A tree that is superimposed on the full game tree, and examines enough nodes to allow a player to determine what move to make.

Game Tree

A tree where nodes are game states and edges are moves. Can be used to determine the optimal strategy from the minmax value of each node, Minmax(n). Can be defined by the initial state, Actions(s), and Result(s, a).

Beam Search

An approach to forward pruning. On each ply, consider only a "beam" of the n best moves rather than considering all possible moves. Dangerous, as it may prune the best move.

Game

Another term for adversarial search problems.

Alpha-Beta Pruning (Stochastic Games)

Can be done by placing upper and lower bounds on the utility function values so as not to search all children before finding the ExpectiMinMax value of a chance node.

Minmax Algorithm

Computes the minmax decision from the current state using a recursive computation of the minmax values of each successor state. The recursion proceeds down the tree to the leaf nodes, and then the minmax values are backed up through the tree as recursion unwinds. Performs complete depth-first search of the game tree.
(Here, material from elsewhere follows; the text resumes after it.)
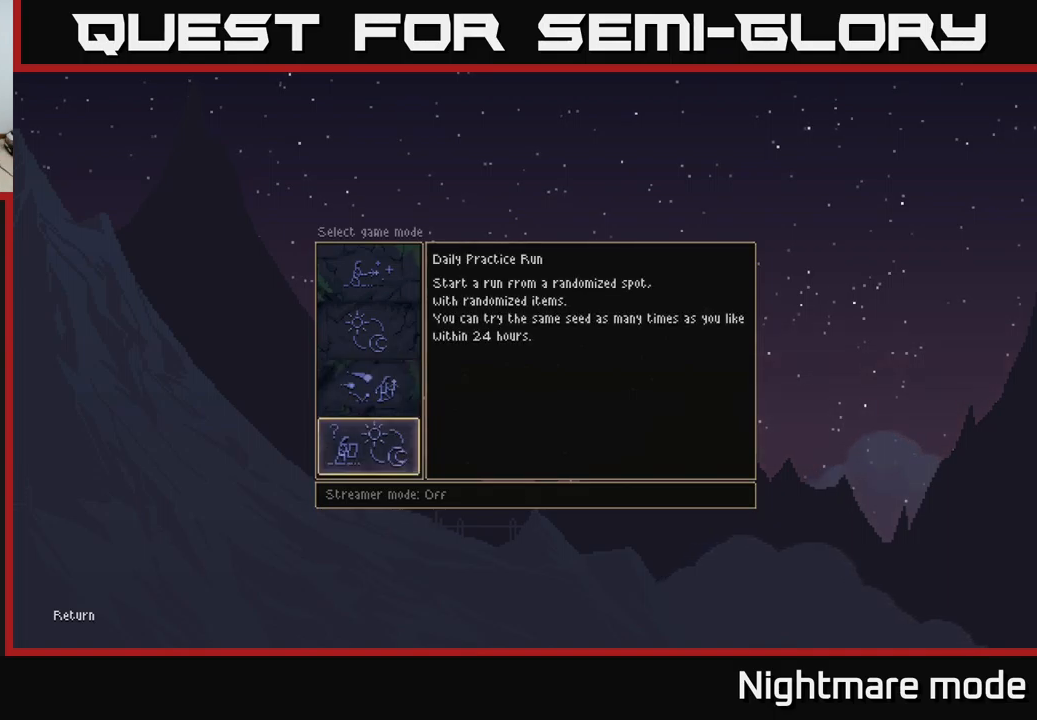
{"buttons": [], "left_stick": "center", "right_stick": "center", "events": [[117, "DPAD_UP", "down"], [267, "DPAD_UP", "up"]]}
If max depth of the tree is m and there are b moves at each point, then time complexity is O(b^m) and space complexity is O(bm) (or O(m) if the algorithm generates actions one at a time). Impractical for many problems as it must generate the entire game search space.

Quiescent

Describes positions whose values are unlikely to change drastically in the near future.

Multiagent Environments

Environments in which agent needs to consider actions of other agent and how they affect its own welfare.

Quiescent Search

Extra search that expands non-quiescent positions until quiescent positions are reached.

Minmax

Function to find the minmax value.

Stochastic Game

Games that rely on chance, as well as skill. Requires the use of chance nodes to build a game tree. Can only calculate the expected value of a position (the average over all possible outcomes of the chance nodes).

Evaluation Function

Heuristics for approximating the true utility of a state without doing a complete search.

Pruning

Ignoring portions of the search tree that make no difference to the final choice.

Ply

One level of a game tree. In a game where each player can make a single move, the game would be 2-ply.

ExpectiMinMax

Operates like MinMax, but calculates the ExpectiMinMax value due to chance in stochastic games. Must also use ExpectiEval. Time complexity is O((b^m)(n^m)), where b is the branching factor, m is the maximum depth, and n is the # of distinct dice.

Alpha-Beta Pruning

Prunes leaves and entire sub-trees that are never reached in play. Uses two parameters to describe bounds on the backed-up values that appear anywhere along the path: α = highest-value choice found so far along path for Max β = lowest-value choice found so far along path for Min Impractical for deep trees as it must search all the way to terminal states for a portion of the search space.

Game as Search Problem

S0: Initial state Player(s): Defines which player has the move in a state. Action(s): Returns the set of legal moves in a state. Results(s, a): The transition model, which defines the result of a move. Terminal-Test(s): Function to determine if state s is a terminal state. Utility(s, p): A utility function defines the final numeric value for a game that ends in terminal state s for a player p.

ExpectiMinMax Value

Same as MinMax value, except that for chance nodes, whose expected value is calculated as the sum of the value over all outcomes, weighted by the probability of each chance action.

Belief State

Set of all logically possible board states given the complete percept history.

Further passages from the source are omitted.